WORK INSTRUCTION :: Return the text of the entries character for character, from the line containing "особенности мы замечаем постепенное сближение" up to and including the line containing "Nos coups de", and leave the pictures out of your answer.
───── EXERCISE MATERIAL ─────
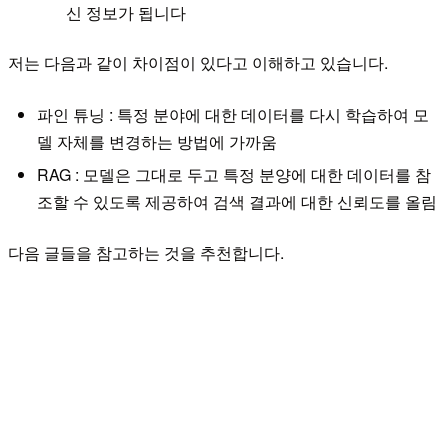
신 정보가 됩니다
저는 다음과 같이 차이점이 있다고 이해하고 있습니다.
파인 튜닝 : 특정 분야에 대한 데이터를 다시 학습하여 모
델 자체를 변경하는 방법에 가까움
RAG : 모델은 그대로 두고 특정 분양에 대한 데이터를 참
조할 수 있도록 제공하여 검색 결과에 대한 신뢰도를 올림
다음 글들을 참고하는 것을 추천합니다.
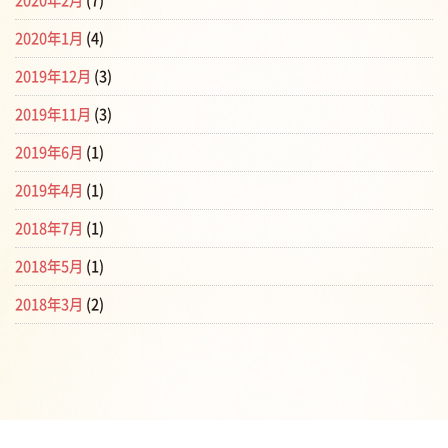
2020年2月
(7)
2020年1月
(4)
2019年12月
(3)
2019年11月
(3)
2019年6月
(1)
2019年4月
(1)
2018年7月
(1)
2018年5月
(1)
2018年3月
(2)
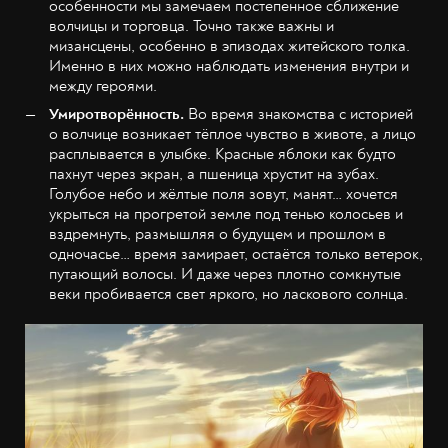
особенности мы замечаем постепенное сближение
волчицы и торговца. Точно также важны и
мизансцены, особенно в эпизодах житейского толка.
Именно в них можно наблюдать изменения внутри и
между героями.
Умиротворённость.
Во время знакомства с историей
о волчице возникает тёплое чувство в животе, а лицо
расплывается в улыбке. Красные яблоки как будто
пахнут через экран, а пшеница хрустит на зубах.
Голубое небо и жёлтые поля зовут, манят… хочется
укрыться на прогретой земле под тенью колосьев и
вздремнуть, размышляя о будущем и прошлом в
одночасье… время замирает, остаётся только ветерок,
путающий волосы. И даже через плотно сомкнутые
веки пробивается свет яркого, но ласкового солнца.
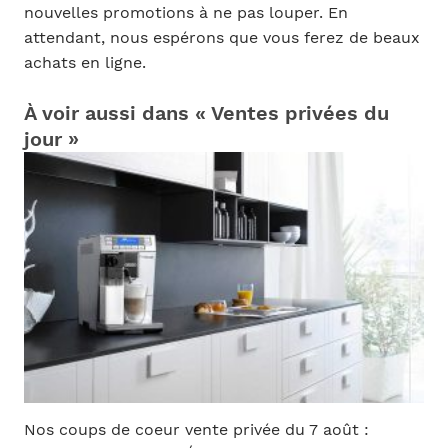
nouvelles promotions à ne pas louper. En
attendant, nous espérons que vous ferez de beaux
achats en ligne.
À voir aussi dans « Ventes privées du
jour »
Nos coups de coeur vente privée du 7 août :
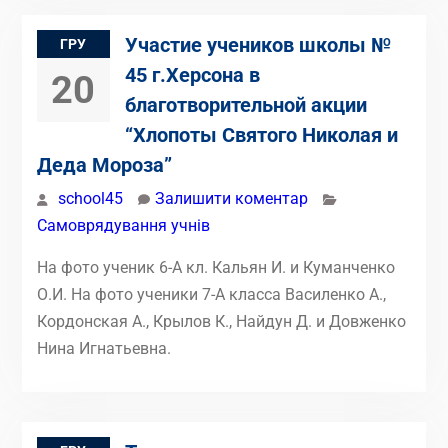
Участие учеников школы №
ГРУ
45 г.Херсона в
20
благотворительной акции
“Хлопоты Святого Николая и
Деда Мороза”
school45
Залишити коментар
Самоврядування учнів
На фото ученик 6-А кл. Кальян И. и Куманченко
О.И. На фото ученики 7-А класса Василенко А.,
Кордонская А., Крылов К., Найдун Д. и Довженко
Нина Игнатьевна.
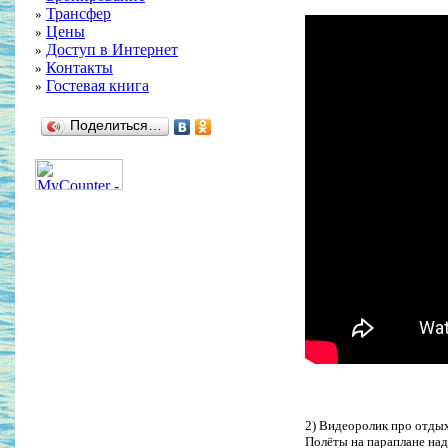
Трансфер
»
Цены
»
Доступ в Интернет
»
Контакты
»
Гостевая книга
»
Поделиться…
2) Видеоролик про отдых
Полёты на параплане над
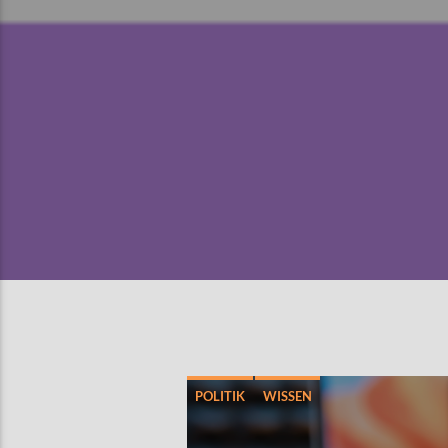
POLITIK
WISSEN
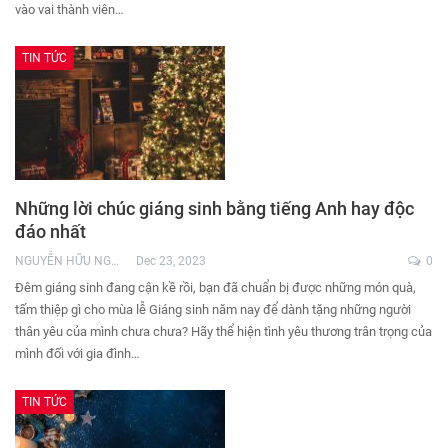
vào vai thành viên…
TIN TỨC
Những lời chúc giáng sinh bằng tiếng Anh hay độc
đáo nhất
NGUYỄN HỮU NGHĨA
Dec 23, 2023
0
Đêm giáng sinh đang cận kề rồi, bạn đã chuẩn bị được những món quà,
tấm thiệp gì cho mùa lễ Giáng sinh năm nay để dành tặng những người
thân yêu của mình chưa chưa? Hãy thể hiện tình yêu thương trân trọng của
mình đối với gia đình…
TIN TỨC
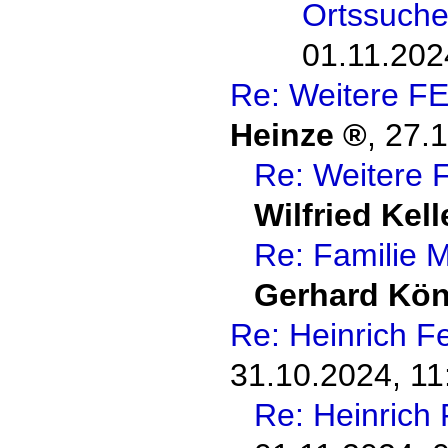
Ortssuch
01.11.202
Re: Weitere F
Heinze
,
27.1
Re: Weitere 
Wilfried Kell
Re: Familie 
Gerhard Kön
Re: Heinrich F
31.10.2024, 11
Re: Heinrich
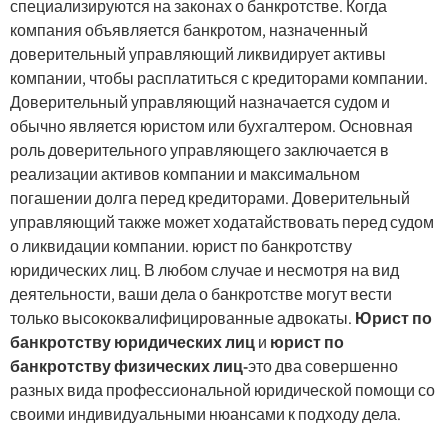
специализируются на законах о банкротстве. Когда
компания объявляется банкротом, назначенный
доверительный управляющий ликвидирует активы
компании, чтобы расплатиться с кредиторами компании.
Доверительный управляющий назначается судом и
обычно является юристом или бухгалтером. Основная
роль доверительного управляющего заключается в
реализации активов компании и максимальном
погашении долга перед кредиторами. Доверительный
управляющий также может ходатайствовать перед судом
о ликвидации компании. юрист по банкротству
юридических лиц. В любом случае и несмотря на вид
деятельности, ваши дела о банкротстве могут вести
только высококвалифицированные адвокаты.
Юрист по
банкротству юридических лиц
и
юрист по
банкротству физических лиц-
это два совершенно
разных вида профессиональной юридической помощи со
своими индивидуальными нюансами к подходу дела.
─────
EXERCISE RESPONSE ::
особенности мы замечаем постепенное сближение
волчицы и торговца. Точно также важны и
мизансцены, особенно в эпизодах житейского толка.
Именно в них можно наблюдать изменения внутри и
между героями.
Умиротворённость.
Во время знакомства с историей
о волчице возникает тёплое чувство в животе, а лицо
расплывается в улыбке. Красные яблоки как будто
пахнут через экран, а пшеница хрустит на зубах.
Голубое небо и жёлтые поля зовут, манят… хочется
укрыться на прогретой земле под тенью колосьев и
вздремнуть, размышляя о будущем и прошлом в
одночасье… время замирает, остаётся только ветерок,
путающий волосы. И даже через плотно сомкнутые
веки пробивается свет яркого, но ласкового солнца.
nouvelles promotions à ne pas louper. En
attendant, nous espérons que vous ferez de beaux
achats en ligne.
À voir aussi dans « Ventes privées du
jour »
Nos coups de coeur vente privée du 7 août :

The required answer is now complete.